Perhaps the most famous story about the anonymous donor is how he provided the seed money for the Institute for the Protection of Lesbian and Gay Youth - now the Hetrick-Martin Institute- to offer social services beginning in 1983. Founded in 1979 by the late Drs. Emery Hetrick and Damien Martin, it had been a volunteer advocacy and research group.

As a board member of Dignity, the gay Catholic group, in the early 1980s, I remember Hetrick and Martin making a lengthy presentation just to secure a $100 donation for the Institute (an indelible memory about the state of gay philanthropy in those days). The donor heard about the Institute's work, met Hetrick and Martin in their Murray Hill apartment, pulled $25,000 in cash out of his boot, and told them that he had another $25,000 for them but that it did not fit in the boot.

"Without this donor, it never would have gotten started," said Dr. Joyce Hunter, a founding member, who was vice president of the Institute's board at the time and went on become its first director of social work. She said the city matched the donor's contribution soon afterward.

Over the next decade, the donor pumped hundreds of thousands of dollars more into the Institute.

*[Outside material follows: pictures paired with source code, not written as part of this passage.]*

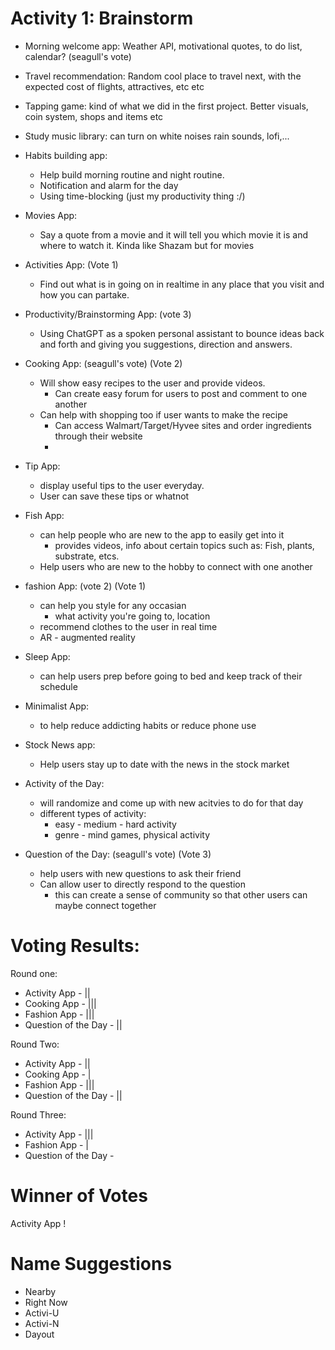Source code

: # Activity 1: Brainstorm 

* Morning welcome app: Weather API, motivational quotes, to do list, calendar? (seagull's vote)
* Travel recommendation: Random cool place to travel next, with the expected cost of flights, attractives, etc etc
* Tapping game: kind of what we did in the first project. Better visuals, coin system, shops and items etc
* Study music library: can turn on white noises rain sounds, lofi,...
* Habits building app:
    * Help build morning routine and night routine.
    * Notification and alarm for the day
    * Using time-blocking (just my productivity thing :/)
    
* Movies App:
    - Say a quote from a movie and it will tell you which movie it is and where to watch it. Kinda like Shazam but for movies

* Activities App: (Vote 1)
    - Find out what is in going on in realtime in any place that you visit and how you can partake. 

* Productivity/Brainstorming App: (vote 3)
     - Using ChatGPT as a spoken personal assistant to bounce ideas back and forth and giving you suggestions, direction and answers. 




* Cooking App: (seagull's vote) (Vote 2)
    * Will show easy recipes to the user and provide videos. 
        * Can create easy forum for users to post and comment to one another
    * Can help with shopping too if user wants to make the recipe
        * Can access Walmart/Target/Hyvee sites and order ingredients through their website
        * 
* Tip App:
    * display useful tips to the user everyday. 
    * User can save these tips or whatnot
* Fish App:
    * can help people who are new to the app to easily get into it
        * provides videos, info about certain topics such as: Fish, plants, substrate, etcs.
    * Help users who are new to the hobby to connect with one another
* fashion App: (vote 2) (Vote 1)
    * can help you style for any occasian 
        * what activity you're going to,  location
    * recommend clothes to the user in real time 
    * AR - augmented reality

* Sleep App:
    * can help users prep before going to bed and keep track of their schedule

* Minimalist App:
    * to help reduce addicting habits or reduce phone use 
* Stock News app:
    * Help users stay up to date with the news in the stock market

* Activity of the Day:
    * will randomize and come up with new acitvies to do for that day
    * different types of activity:
        * easy - medium - hard activity
        *  genre - mind games, physical activity
* Question of the Day: (seagull's vote) (Vote 3)
    * help users with new  questions to ask their friend 
    * Can allow user to directly respond to the question 
        * this can create a sense of community so that other users can maybe connect together


# Voting Results:
Round one:
* Activity App - ||
* Cooking App - |||
* Fashion App - |||
* Question of the Day - ||

Round Two: 
* Activity App - ||
* Cooking App - |
* Fashion App - |||
* Question of the Day - ||

Round Three:
* Activity App - |||
* Fashion App - |
* Question of the Day - 


# Winner of Votes
Activity App !


# Name Suggestions
* Nearby
* Right Now
* Activi-U
* Activi-N
* Dayout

One of his primary causes over the last decade was SAGE, the New York agency providing services and advocacy for LGBT elders, to which he contributed nearly a million dollars. He sponsored full-page ads for SAGE in the New York Times promoting the slogan, "Who loves you when you're old and gay? SAGE does!" featuring a big photo of exuberant SAGE members singing around a piano.
The donor also paid for ads sponsored by the Gay and Lesbian Anti-Violence Project on the op-ed page of the Times after the 1998 murder of Matthew Shepard, saying that the killers "acted in an atmosphere poisoned by the anti-gay rhetoric of religious and political extremists" and calling for education of young people in schools and at home on "tolerance, understanding, kindness, and concern for all."

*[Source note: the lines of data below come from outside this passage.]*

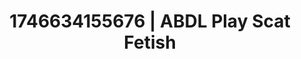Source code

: ---
categories:
- Alt aesthetic girls
- Sensual cosplay
- AI-generated
- Sultry voice
- Moonlit passion
- Cyberpunk intimacy
- ASMR
- Cosplay
image: /assets/images/1746634155676.jpg
layout: post
seo:
  description: Featured content with exclusive ABDL Play, Scat Fetish. HD images available.
  keywords: ABDL Play, Scat Fetish
  og_image: /assets/images/1746634155676.jpg
  schema_type: VisualArtwork
tags:
- '#1746634155676'
- ABDL Play
- Scat Fetish
title: 1746634155676 | ABDL Play Scat Fetish
---
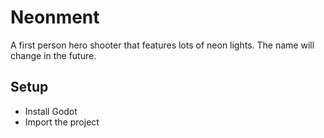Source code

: # Neonment
A first person hero shooter that features lots of neon lights. The name will change in the future.

## Setup
- Install Godot
- Import the project
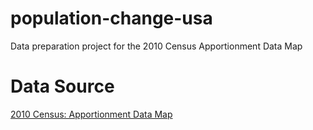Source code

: # population-change-usa
Data preparation project for the 2010 Census Apportionment Data Map

# Data Source
[2010 Census: Apportionment Data Map](https://www.census.gov/2010census/data/apportionment-data-map.html)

One of the anonymous donor's lifelong concerns was homeless people, especially LGBT youth on the streets. Though he was not a religious man, he became a major donor to the Metropolitan Community Church of New York and its many programs for these young people. At his death, he was providing major funding for MCC's Sylvia's Place shelter for homeless LGBT youth - named for the late transgender leader Sylvia Rivera - on church premises at 446 West 36th Street and the new Marsha P. Johnson Drop-In Center, named for another noted transgender activist who is deceased, set to open in Harlem soon.

On the Sunday following his death, Reverend Pat Bumgardner, senior pastor of MCC, told her congregation that the donor was "as an imitator of God's generosity and kindness and that he strove by his example to make God's will for housing the homeless and feeding the hungry a reality."

While gay philanthropists have stepped forward since with more money and more varied causes, this donor will be remembered - though not by name - as providing critical sums when no one else would to populations in the community that almost no other big contributors cared about.